Another factor could be our individual and societal fear of even discussing death. How many of us have spoken to our families about end of life wishes? Have you? The fact is we are all going to die one day so why not prepare for the inevitable. We watch TV and online news, movies and video games filled with suffering and death. Could it be we surmise death only coming to strangers or are we simply desensitized? “That couldn’t happen to me/us!” Steven Lloyd Garret’s new book “WHEN DEATH SPEAKS” is a creative and informative look at our societal take of death with numerous interesting details. I encourage you to check it out.
What other current initiatives are out there besides the becauseIcan project? - The HOPE program, Alberta Health Services continues to provide educational opportunities to health care professionals and the community on a limited basis. -The University of Alberta Hospital Tissue & Organ Donation Advisory Committee is providing a May – October donor education display at TELUS World of Science during Body World. - The Kidney Foundation, Liver Foundation, Lung Association and Canadian Transplant Association continue their individually targeted efforts. – Other groups and individual advocates continue to do what they can when they can, to include special events and public speaking.
Though commendable, these resources do not reach the hundreds of thousands of Albertans who need donor education.
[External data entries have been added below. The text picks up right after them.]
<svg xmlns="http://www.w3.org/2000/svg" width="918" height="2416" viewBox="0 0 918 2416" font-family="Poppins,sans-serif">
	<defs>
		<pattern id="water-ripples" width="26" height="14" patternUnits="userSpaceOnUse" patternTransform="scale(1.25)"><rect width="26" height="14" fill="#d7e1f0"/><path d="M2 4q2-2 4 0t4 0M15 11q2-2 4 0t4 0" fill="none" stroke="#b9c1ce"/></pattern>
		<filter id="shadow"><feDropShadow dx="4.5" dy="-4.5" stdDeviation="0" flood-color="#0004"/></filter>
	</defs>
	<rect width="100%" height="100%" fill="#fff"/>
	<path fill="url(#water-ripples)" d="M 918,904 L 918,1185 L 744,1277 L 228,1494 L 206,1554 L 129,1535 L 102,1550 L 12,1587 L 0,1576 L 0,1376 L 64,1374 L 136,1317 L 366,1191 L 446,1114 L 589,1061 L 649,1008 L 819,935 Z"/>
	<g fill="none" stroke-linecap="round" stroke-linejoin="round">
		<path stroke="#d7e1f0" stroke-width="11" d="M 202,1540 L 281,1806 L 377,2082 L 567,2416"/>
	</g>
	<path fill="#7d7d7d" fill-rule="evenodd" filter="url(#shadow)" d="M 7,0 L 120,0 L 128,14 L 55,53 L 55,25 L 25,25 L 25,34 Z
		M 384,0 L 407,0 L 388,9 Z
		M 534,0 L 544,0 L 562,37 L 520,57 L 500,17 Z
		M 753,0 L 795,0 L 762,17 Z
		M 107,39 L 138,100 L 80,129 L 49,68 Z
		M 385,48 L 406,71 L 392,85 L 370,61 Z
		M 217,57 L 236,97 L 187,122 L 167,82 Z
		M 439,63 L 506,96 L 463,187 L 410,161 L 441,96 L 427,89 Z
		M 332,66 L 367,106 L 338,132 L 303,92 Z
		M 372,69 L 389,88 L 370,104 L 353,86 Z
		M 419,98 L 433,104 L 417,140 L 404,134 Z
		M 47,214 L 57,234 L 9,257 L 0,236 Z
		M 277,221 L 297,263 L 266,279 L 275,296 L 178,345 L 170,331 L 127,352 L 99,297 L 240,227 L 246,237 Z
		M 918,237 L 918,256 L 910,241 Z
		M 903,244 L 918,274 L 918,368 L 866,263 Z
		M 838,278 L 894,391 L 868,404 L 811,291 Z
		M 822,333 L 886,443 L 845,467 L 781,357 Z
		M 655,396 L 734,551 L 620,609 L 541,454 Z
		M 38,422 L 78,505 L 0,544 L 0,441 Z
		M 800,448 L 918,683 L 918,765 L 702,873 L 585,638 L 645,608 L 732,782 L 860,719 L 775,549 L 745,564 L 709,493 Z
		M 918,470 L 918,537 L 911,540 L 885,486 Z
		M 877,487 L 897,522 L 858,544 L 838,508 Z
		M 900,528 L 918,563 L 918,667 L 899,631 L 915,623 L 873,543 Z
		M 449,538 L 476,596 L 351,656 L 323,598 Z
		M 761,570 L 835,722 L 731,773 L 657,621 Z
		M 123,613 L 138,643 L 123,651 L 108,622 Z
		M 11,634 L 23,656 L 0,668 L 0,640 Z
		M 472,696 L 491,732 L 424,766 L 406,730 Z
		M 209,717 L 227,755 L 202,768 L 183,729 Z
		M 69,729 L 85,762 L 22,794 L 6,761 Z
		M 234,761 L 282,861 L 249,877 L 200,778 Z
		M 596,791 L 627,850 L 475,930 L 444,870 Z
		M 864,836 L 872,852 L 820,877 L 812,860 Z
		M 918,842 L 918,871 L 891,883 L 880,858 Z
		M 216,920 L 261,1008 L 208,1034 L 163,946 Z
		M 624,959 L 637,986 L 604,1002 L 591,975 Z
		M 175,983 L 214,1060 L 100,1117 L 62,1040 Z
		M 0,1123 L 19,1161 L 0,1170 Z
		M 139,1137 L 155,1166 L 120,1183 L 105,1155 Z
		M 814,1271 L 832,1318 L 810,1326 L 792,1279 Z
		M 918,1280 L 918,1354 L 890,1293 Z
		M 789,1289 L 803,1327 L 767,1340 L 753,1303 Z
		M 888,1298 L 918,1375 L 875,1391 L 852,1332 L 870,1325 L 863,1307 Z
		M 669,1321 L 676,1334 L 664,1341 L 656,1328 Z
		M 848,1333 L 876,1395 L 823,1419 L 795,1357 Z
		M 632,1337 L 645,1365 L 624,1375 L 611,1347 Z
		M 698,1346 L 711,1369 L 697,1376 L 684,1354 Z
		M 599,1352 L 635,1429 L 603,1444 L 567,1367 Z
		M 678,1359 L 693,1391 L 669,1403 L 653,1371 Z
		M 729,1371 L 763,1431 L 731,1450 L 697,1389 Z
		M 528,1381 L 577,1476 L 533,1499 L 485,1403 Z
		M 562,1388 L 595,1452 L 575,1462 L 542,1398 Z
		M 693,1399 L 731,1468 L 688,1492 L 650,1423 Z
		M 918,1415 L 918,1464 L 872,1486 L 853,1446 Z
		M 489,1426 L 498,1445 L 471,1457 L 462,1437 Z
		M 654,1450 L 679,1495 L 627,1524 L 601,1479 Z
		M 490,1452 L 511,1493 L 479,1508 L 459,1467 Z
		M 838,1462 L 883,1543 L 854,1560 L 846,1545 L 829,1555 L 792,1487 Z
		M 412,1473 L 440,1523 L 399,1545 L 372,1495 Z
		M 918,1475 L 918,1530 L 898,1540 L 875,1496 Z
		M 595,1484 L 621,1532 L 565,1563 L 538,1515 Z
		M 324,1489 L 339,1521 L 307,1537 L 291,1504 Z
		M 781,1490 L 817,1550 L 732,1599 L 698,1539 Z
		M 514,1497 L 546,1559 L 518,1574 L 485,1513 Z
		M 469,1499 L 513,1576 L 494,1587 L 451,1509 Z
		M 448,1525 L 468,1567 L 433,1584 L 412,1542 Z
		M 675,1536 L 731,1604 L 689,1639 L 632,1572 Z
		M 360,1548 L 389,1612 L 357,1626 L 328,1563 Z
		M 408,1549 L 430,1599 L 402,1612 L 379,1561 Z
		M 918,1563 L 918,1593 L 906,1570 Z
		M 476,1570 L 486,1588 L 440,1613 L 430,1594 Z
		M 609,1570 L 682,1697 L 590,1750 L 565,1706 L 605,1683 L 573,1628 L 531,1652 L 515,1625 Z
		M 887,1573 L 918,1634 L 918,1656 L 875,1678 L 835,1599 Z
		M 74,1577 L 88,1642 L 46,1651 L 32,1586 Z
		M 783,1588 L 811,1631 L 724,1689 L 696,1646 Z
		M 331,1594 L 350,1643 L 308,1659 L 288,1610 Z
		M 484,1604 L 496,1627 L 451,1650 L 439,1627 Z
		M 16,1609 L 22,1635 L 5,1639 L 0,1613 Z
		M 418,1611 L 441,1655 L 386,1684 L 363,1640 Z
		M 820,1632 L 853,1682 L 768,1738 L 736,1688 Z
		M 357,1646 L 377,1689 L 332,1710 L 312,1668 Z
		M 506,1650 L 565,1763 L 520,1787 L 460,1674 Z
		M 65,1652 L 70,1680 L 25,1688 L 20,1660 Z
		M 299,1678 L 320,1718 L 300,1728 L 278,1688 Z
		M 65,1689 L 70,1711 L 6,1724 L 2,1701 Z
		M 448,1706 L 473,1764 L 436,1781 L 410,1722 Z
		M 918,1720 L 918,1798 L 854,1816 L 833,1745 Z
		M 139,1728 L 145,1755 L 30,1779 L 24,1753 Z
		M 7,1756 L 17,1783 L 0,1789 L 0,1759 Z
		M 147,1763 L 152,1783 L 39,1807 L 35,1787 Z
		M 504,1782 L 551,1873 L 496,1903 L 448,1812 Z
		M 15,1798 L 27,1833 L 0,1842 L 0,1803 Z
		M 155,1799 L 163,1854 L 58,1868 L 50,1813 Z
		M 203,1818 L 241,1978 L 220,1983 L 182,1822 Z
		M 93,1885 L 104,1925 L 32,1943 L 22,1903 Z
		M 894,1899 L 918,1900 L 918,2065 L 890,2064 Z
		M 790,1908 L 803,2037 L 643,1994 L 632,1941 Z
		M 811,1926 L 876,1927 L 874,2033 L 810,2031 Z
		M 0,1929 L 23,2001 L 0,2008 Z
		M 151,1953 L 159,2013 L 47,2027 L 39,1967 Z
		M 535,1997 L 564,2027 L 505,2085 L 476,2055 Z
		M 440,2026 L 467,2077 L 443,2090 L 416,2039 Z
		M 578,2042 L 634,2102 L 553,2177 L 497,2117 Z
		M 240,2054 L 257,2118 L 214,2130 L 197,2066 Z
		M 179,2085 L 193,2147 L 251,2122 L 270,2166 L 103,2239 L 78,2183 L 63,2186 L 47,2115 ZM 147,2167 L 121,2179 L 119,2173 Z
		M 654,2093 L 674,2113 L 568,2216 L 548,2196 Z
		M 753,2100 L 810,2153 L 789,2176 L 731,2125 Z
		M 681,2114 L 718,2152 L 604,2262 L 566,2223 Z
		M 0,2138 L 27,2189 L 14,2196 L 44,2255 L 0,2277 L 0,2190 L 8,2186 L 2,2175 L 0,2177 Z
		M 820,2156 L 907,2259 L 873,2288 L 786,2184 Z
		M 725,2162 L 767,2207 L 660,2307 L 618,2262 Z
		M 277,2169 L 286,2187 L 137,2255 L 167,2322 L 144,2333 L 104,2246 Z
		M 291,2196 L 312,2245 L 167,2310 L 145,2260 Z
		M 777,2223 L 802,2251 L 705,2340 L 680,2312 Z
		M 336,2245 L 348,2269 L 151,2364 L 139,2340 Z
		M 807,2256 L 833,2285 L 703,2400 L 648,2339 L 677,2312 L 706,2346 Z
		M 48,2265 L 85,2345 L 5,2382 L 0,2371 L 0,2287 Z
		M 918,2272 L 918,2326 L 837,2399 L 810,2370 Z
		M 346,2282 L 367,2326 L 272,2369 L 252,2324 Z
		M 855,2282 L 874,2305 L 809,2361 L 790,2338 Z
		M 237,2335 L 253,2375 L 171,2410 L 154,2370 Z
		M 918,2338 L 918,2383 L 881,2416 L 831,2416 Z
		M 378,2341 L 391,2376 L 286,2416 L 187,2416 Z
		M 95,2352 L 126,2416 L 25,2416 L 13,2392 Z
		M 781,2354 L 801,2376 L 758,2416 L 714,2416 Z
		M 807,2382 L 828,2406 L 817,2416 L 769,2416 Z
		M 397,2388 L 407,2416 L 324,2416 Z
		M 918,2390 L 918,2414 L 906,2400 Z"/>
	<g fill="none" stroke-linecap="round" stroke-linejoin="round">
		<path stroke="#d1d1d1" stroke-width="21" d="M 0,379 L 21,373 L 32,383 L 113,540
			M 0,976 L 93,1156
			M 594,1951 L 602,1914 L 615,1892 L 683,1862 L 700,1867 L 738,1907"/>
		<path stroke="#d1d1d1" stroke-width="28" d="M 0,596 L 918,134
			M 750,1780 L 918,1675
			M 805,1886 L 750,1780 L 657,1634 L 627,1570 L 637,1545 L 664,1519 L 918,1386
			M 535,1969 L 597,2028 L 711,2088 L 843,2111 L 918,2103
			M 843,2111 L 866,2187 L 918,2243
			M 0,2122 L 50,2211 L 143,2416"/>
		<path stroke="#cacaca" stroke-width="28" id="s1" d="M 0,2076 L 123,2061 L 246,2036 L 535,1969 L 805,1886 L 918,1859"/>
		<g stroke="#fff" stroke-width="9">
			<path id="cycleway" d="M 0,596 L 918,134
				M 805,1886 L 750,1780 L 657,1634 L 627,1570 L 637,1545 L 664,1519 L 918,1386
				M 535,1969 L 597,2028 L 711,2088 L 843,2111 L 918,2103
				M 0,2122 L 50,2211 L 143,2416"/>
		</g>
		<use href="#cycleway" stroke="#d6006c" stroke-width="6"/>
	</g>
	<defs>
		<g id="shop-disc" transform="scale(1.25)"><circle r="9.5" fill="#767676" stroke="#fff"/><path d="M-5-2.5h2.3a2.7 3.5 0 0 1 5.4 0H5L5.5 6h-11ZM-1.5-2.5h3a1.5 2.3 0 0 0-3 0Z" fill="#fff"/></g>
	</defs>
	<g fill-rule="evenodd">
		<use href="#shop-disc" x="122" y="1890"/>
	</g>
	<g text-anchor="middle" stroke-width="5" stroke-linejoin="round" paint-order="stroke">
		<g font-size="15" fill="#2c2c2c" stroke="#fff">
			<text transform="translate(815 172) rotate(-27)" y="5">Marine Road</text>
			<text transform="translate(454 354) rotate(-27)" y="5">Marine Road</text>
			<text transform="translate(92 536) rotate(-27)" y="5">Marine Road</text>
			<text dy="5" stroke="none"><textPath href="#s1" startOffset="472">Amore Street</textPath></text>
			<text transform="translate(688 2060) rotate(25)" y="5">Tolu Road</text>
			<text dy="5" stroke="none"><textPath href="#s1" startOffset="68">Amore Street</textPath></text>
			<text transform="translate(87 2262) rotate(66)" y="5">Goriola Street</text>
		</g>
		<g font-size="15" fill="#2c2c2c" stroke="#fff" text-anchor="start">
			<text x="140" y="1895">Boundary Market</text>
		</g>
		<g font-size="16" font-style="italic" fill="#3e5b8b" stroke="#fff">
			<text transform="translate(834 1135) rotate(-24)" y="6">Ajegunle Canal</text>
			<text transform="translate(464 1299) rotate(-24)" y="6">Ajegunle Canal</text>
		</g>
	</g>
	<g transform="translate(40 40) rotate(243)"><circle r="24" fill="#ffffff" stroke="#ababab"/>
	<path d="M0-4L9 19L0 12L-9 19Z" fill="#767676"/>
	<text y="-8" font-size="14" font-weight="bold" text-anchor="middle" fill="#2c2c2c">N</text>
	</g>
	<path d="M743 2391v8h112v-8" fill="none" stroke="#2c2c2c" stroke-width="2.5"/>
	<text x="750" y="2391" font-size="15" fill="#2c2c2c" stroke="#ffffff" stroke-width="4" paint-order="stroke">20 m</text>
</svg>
Coordinated, sustained, provincial donor education appears to remain a pipe dream until we have our own provincial Transplant Agency.
FYI - The 2nd reading of (now government) Bill 207, to establish a Transplant Agency in Alberta was supported by the attendance of the fledgling Alberta Donates Life Coalition back in May at the legislature (see more on the Bill at www.AlbertaDonateslife.com ). It is hoped the Bill will receive 3rd reading in the fall of 2013 and Royal Ascent shortly thereafter. It remains to be seen how long it will take to get the agency up and running, especially considering the cost of recent flooding in southern Alberta. We are probably talking one to two years from now. And yes, you can probably take that to the bank.
In the meantime, the beat goes on, Albertans continue to suffer and die needlessly. Numerous one - off education events continues to be the order of the day. The urgent and in many cases desperate need of transplant patients goes unheeded by the general public as patients and families pray for a miracle - today. There is no “La de da de de, la de da de da”, for them – or for me! I know what it’s like. I was graced to beat the transplant odds. I know what urgent really means and am ready to do whatever it takes to reduce waiting lists!